Task brief: Each line of data below must be printed exactly as written, with any pictures removed.
*** Opening Data excerpts ***
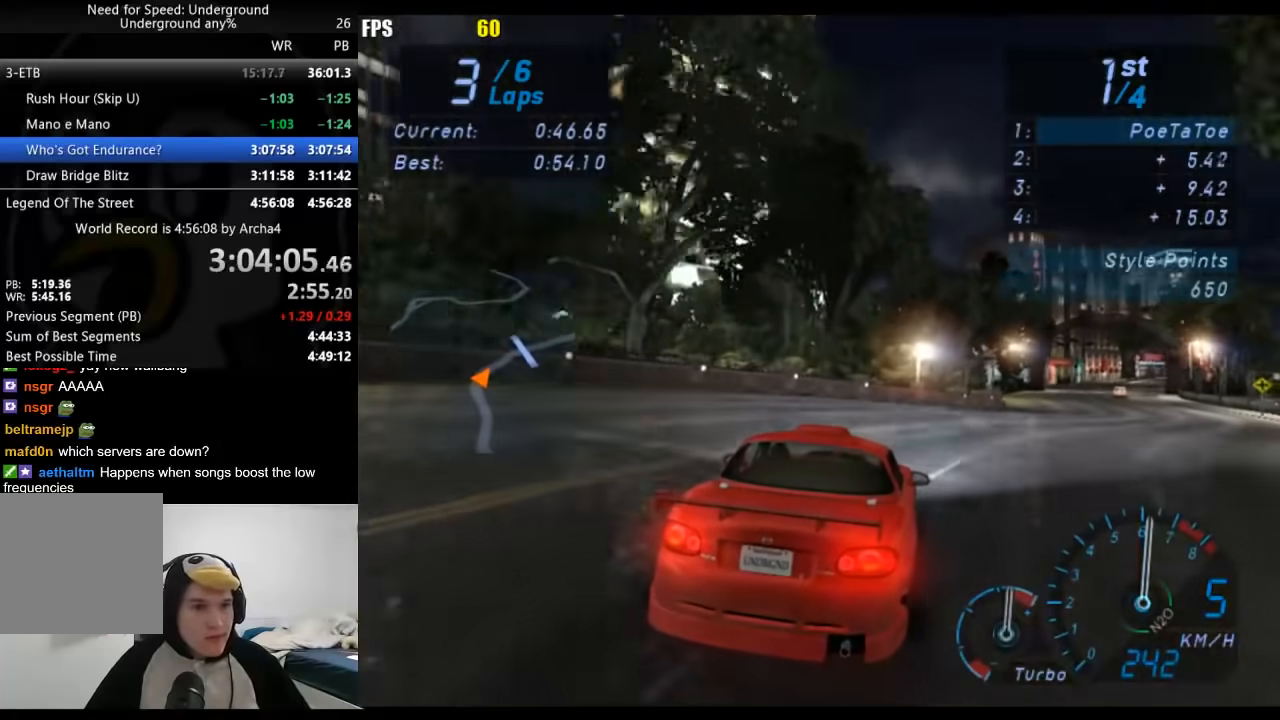
{"buttons": [], "left_stick": "right", "right_stick": "center", "events": [[333, "left_stick", "center"], [467, "left_stick", "right"]]}
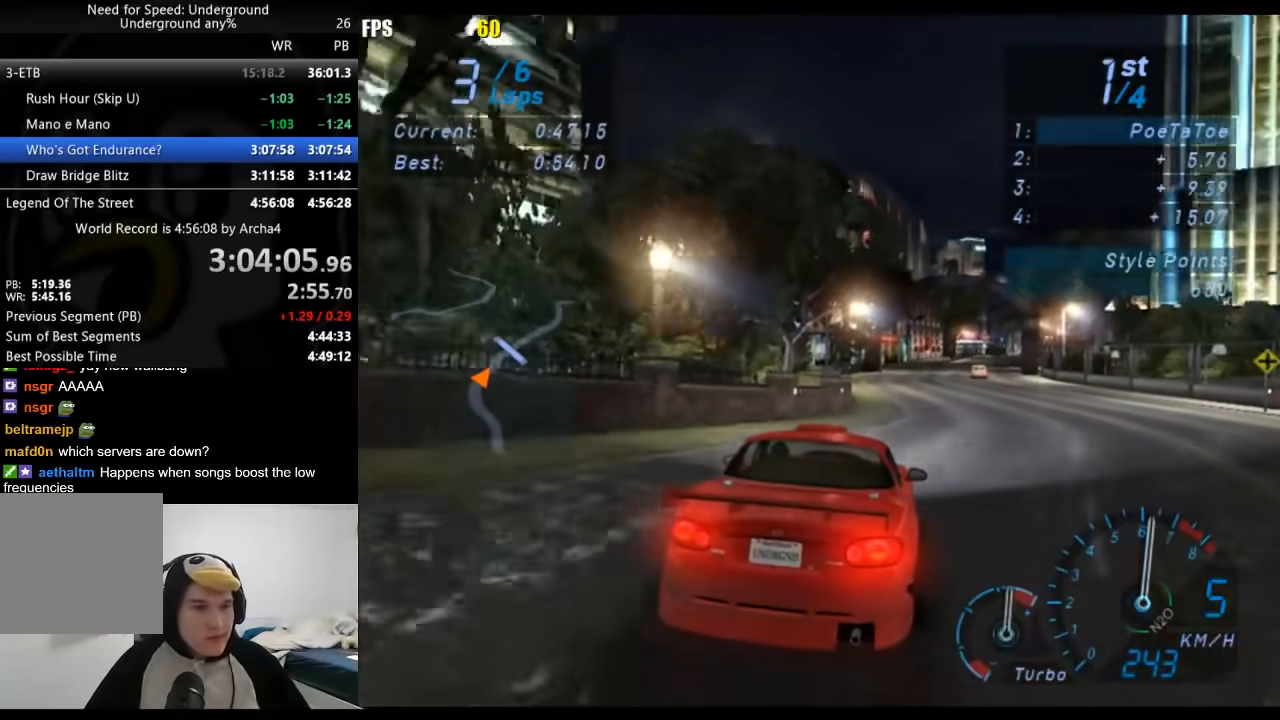
{"buttons": [], "left_stick": "center", "right_stick": "center", "events": [[117, "left_stick", "center"]]}
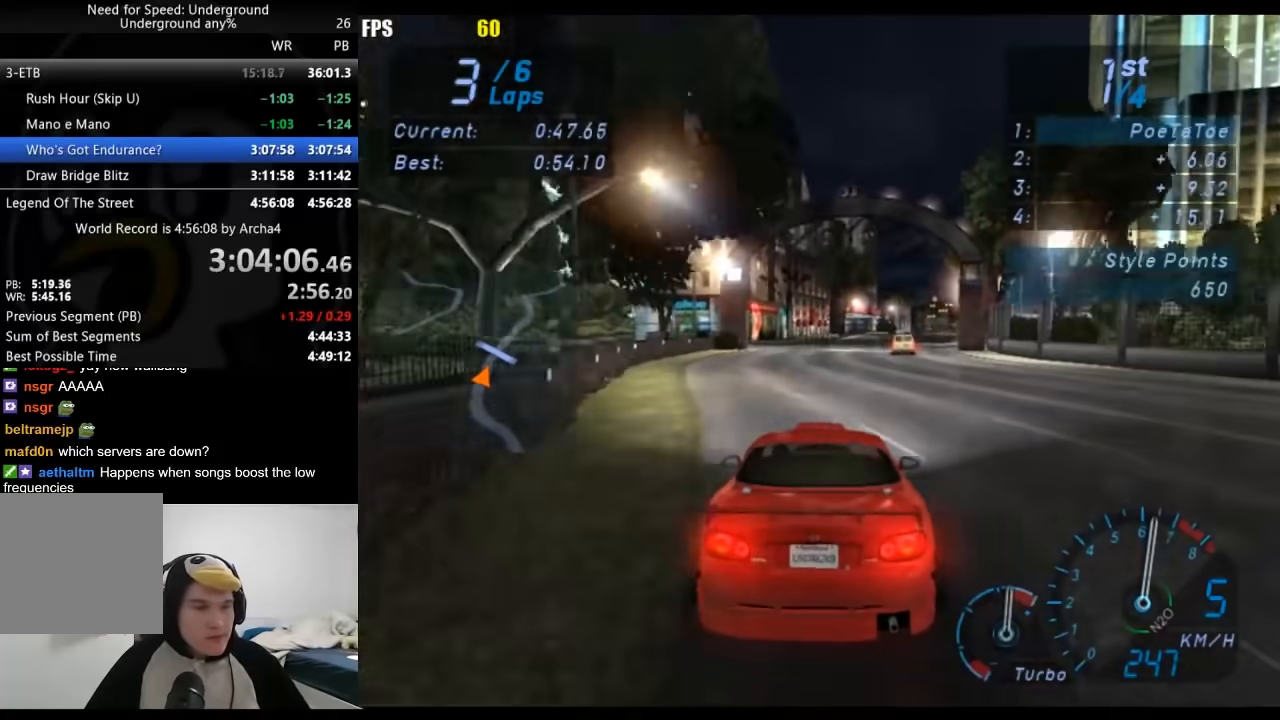
{"buttons": [], "left_stick": "center", "right_stick": "center", "events": [[50, "left_stick", "right"], [150, "left_stick", "center"], [333, "left_stick", "right"], [467, "left_stick", "center"]]}
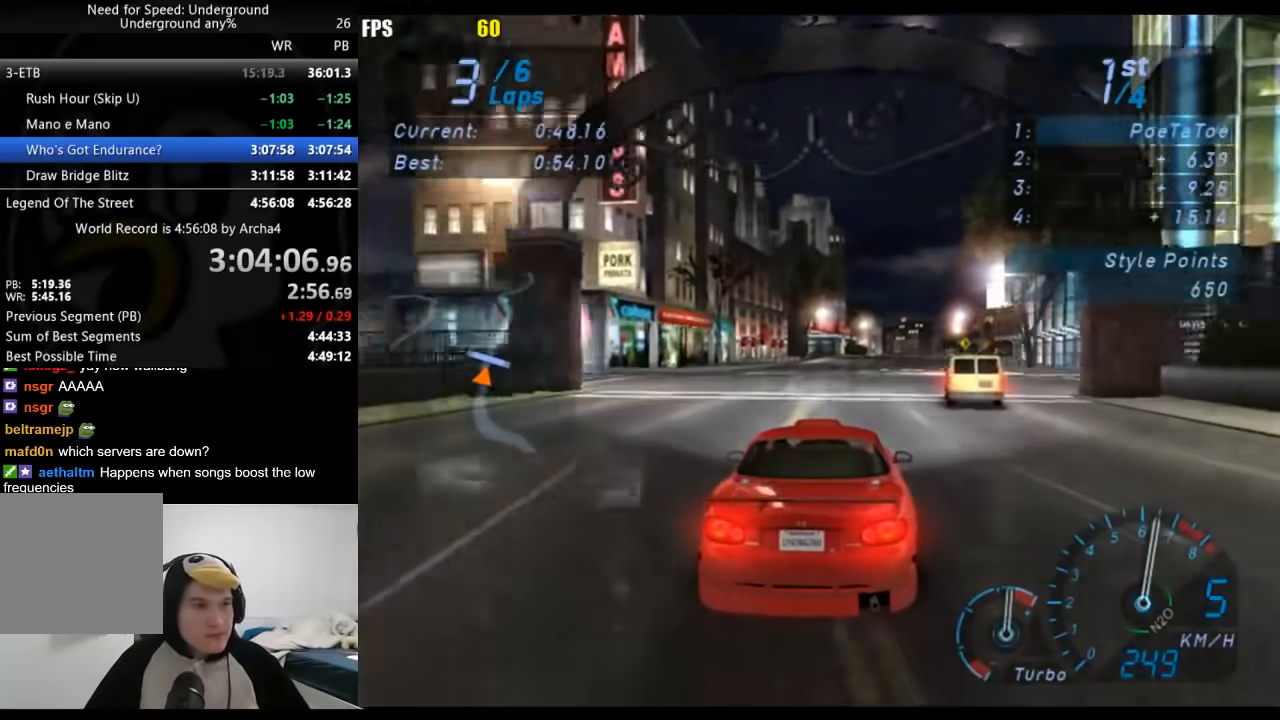
{"buttons": [], "left_stick": "center", "right_stick": "center", "events": [[150, "left_stick", "right"], [283, "left_stick", "center"]]}
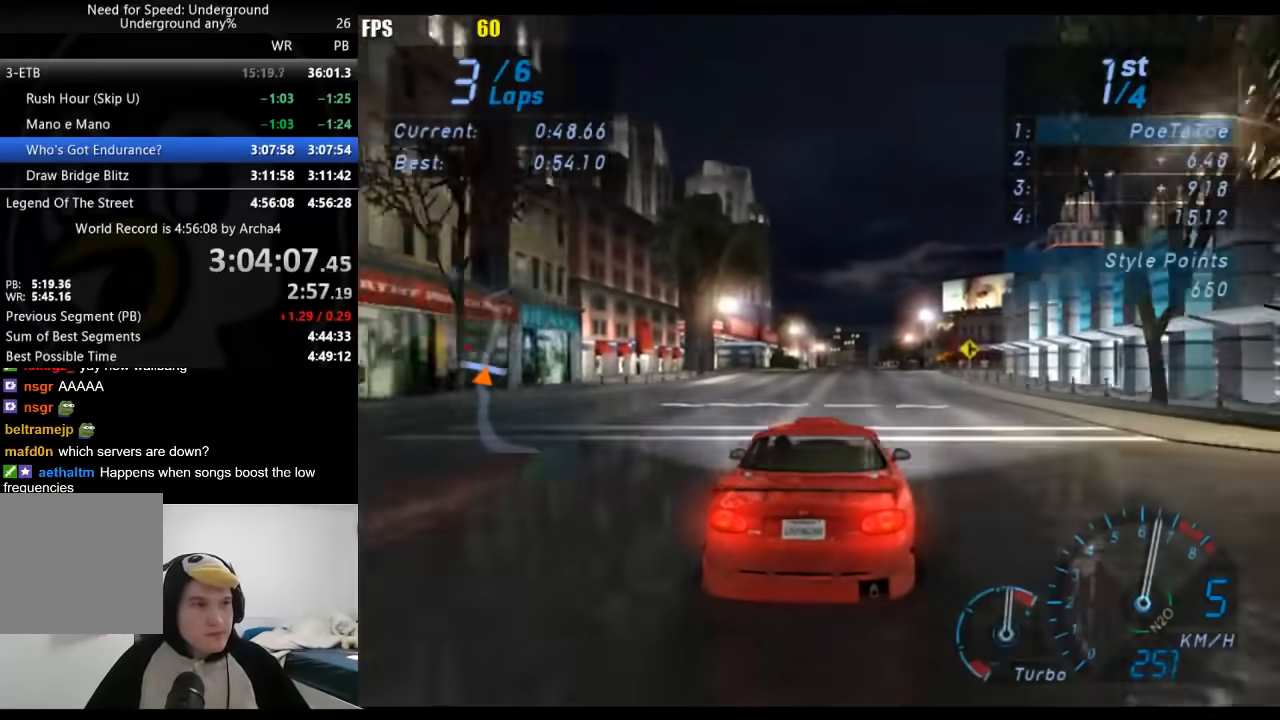
{"buttons": [], "left_stick": "right", "right_stick": "center", "events": [[417, "left_stick", "right"]]}
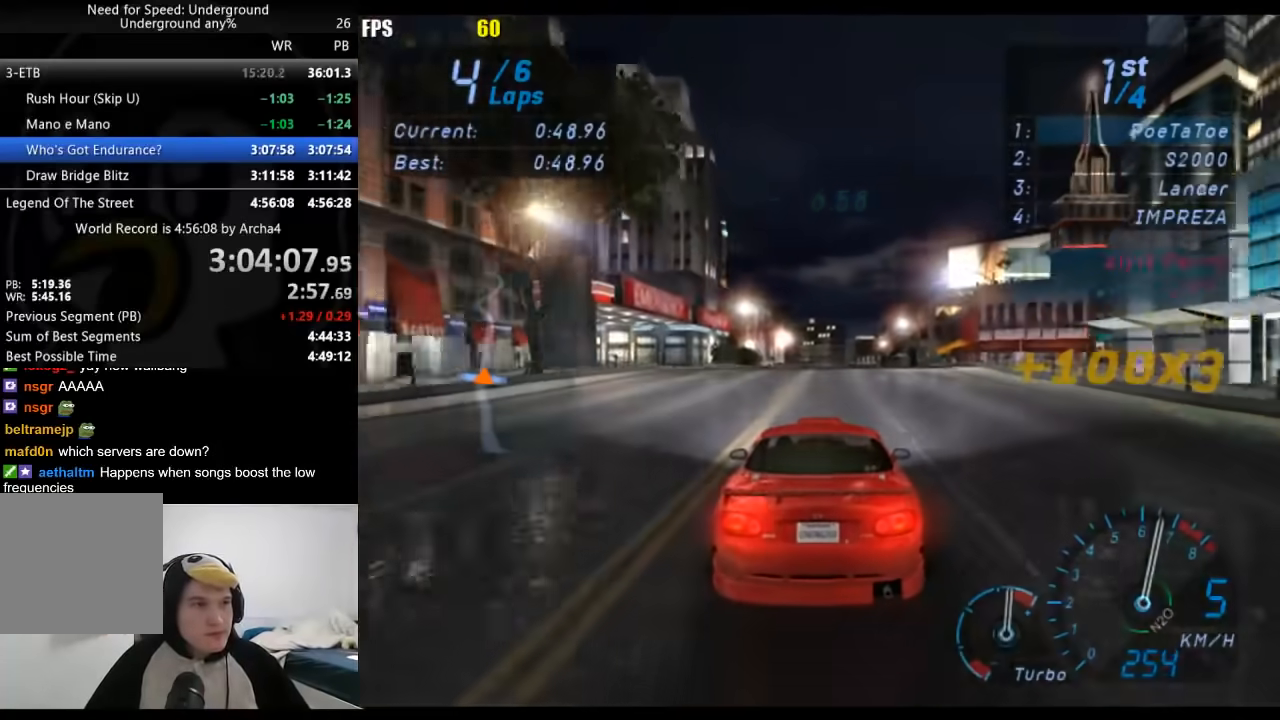
{"buttons": [], "left_stick": "right", "right_stick": "center", "events": [[33, "left_stick", "center"], [433, "left_stick", "right"]]}
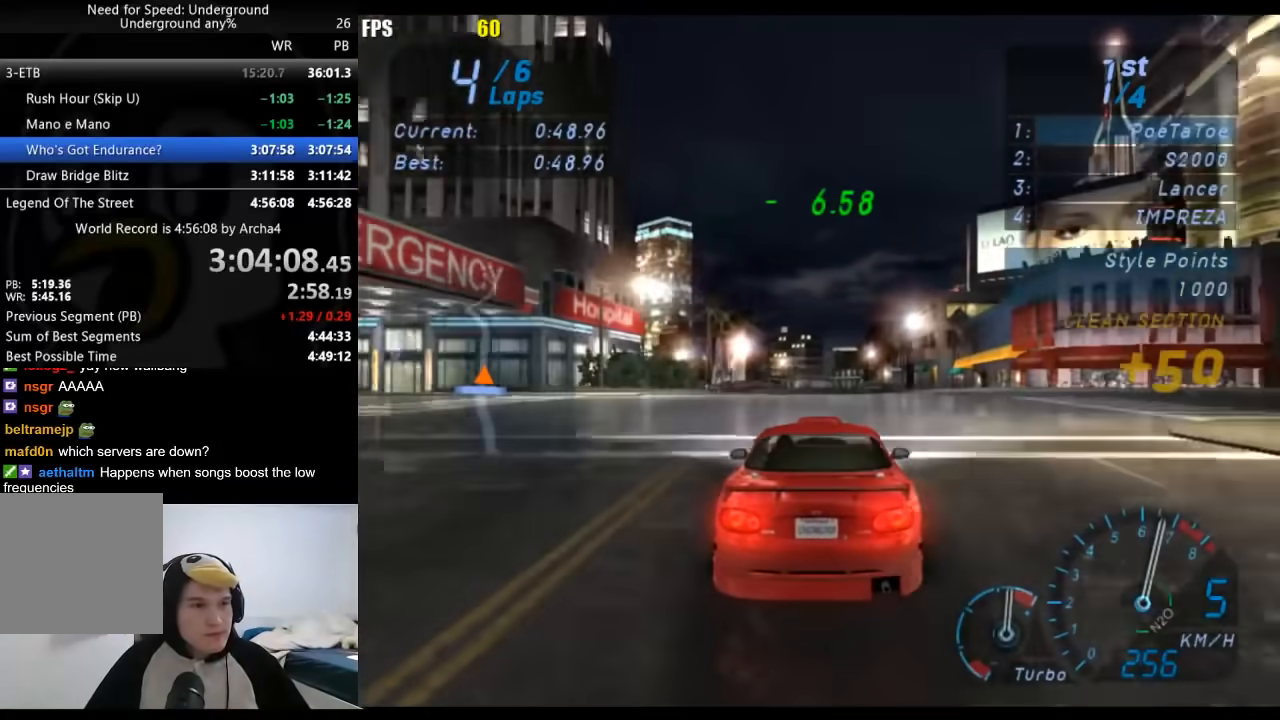
{"buttons": [], "left_stick": "center", "right_stick": "center", "events": [[17, "left_stick", "center"]]}
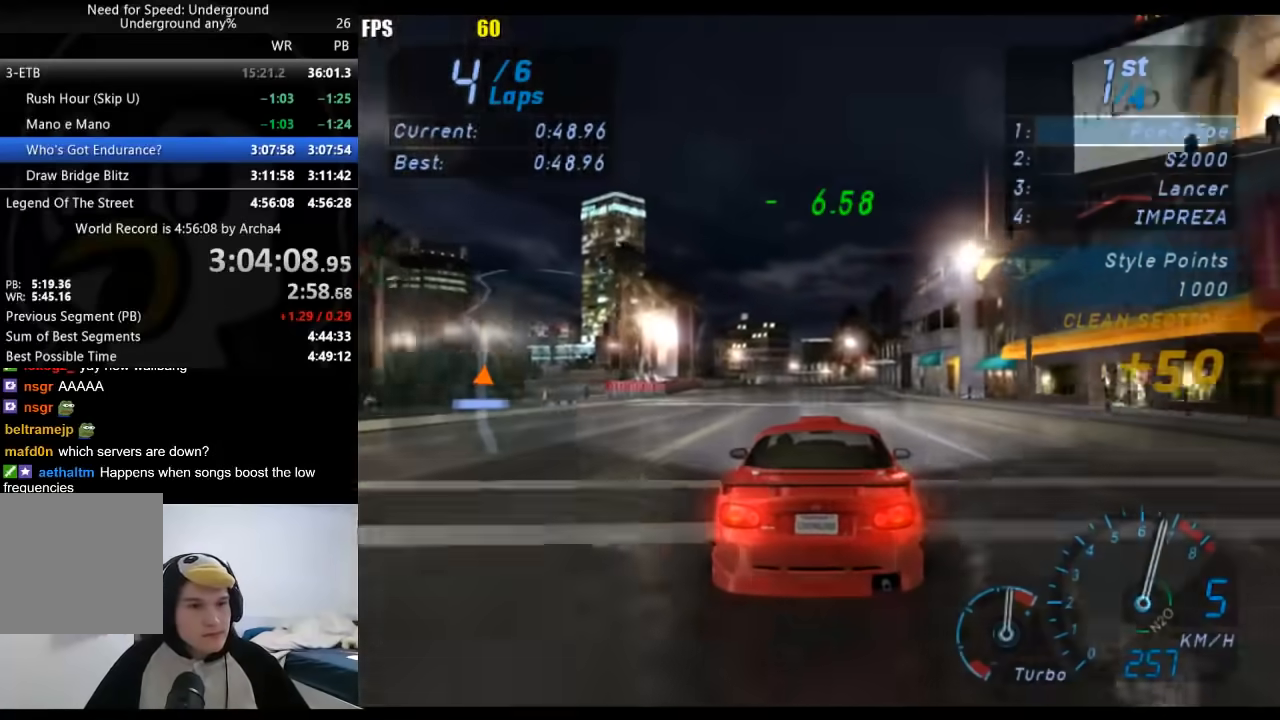
{"buttons": [], "left_stick": "left", "right_stick": "center", "events": [[433, "left_stick", "left"]]}
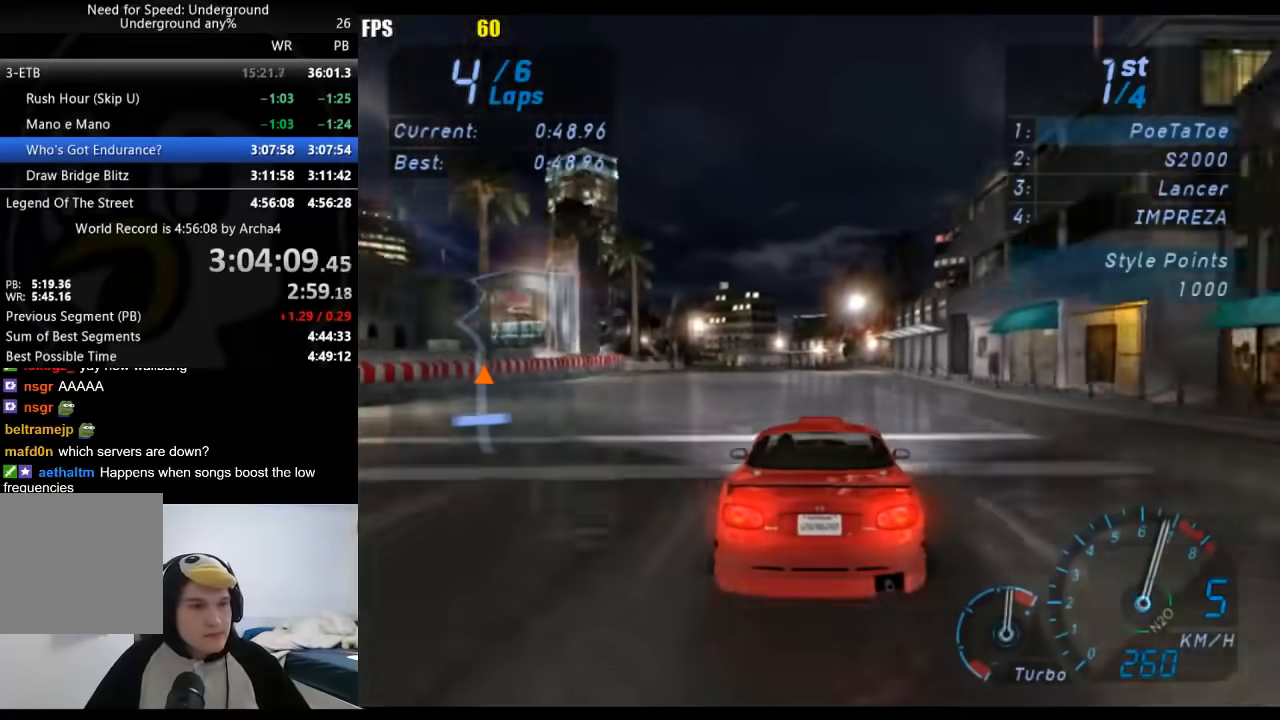
{"buttons": [], "left_stick": "left", "right_stick": "center", "events": [[83, "left_stick", "center"], [333, "left_stick", "left"]]}
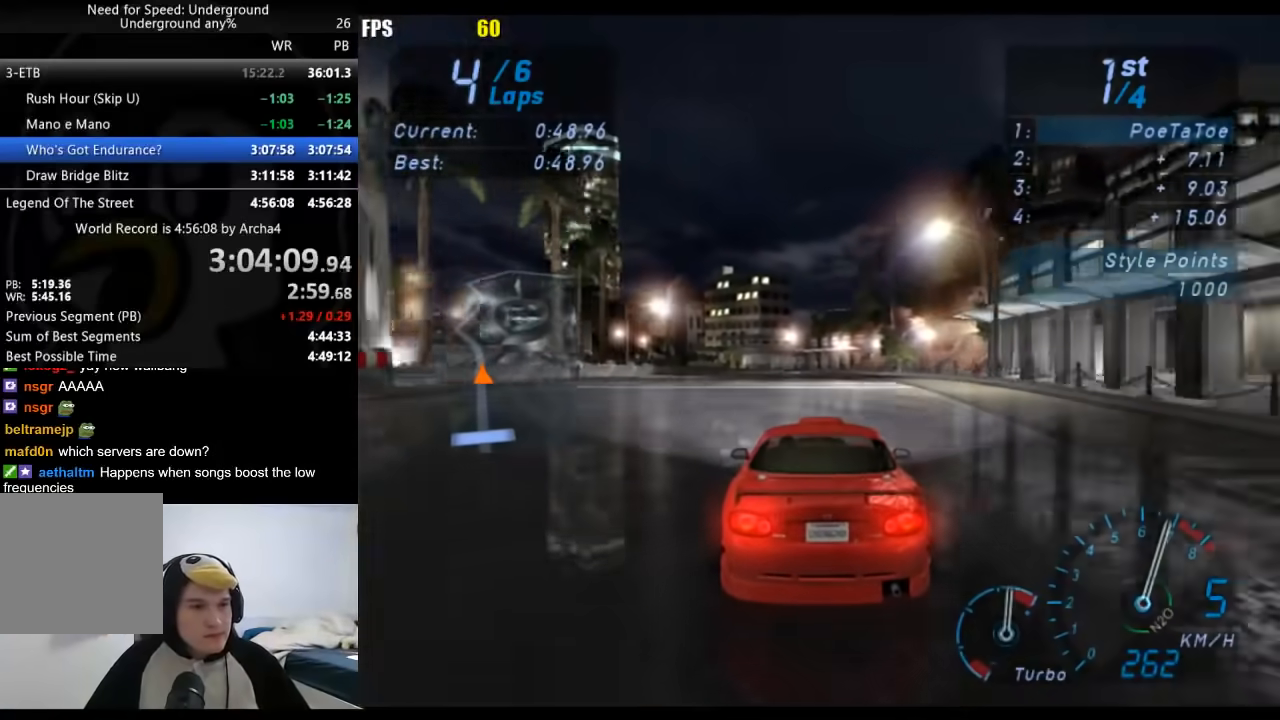
{"buttons": [], "left_stick": "down-left", "right_stick": "center", "events": [[300, "left_stick", "down-left"]]}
*** Closing Data excerpts ***
Task result:
{"buttons": [], "left_stick": "right", "right_stick": "center", "events": [[333, "left_stick", "center"], [467, "left_stick", "right"]]}
{"buttons": [], "left_stick": "center", "right_stick": "center", "events": [[117, "left_stick", "center"]]}
{"buttons": [], "left_stick": "center", "right_stick": "center", "events": [[50, "left_stick", "right"], [150, "left_stick", "center"], [333, "left_stick", "right"], [467, "left_stick", "center"]]}
{"buttons": [], "left_stick": "center", "right_stick": "center", "events": [[150, "left_stick", "right"], [283, "left_stick", "center"]]}
{"buttons": [], "left_stick": "right", "right_stick": "center", "events": [[417, "left_stick", "right"]]}
{"buttons": [], "left_stick": "right", "right_stick": "center", "events": [[33, "left_stick", "center"], [433, "left_stick", "right"]]}
{"buttons": [], "left_stick": "center", "right_stick": "center", "events": [[17, "left_stick", "center"]]}
{"buttons": [], "left_stick": "left", "right_stick": "center", "events": [[433, "left_stick", "left"]]}
{"buttons": [], "left_stick": "left", "right_stick": "center", "events": [[83, "left_stick", "center"], [333, "left_stick", "left"]]}
{"buttons": [], "left_stick": "down-left", "right_stick": "center", "events": [[300, "left_stick", "down-left"]]}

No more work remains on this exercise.